(RECORD EXTRACTS begins)
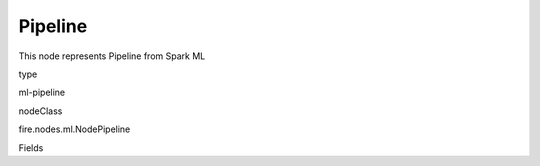 
Pipeline
^^^^^^ 

This node represents Pipeline from Spark ML

type

ml-pipeline

nodeClass

fire.nodes.ml.NodePipeline

Fields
(RECORD EXTRACTS ends)
TASK => The line with "ml-pipeline" and all the lines after it in the records above are to be output exactly, with nothing added.

EXERCISE SOLUTION =>
ml-pipeline

nodeClass

fire.nodes.ml.NodePipeline

Fields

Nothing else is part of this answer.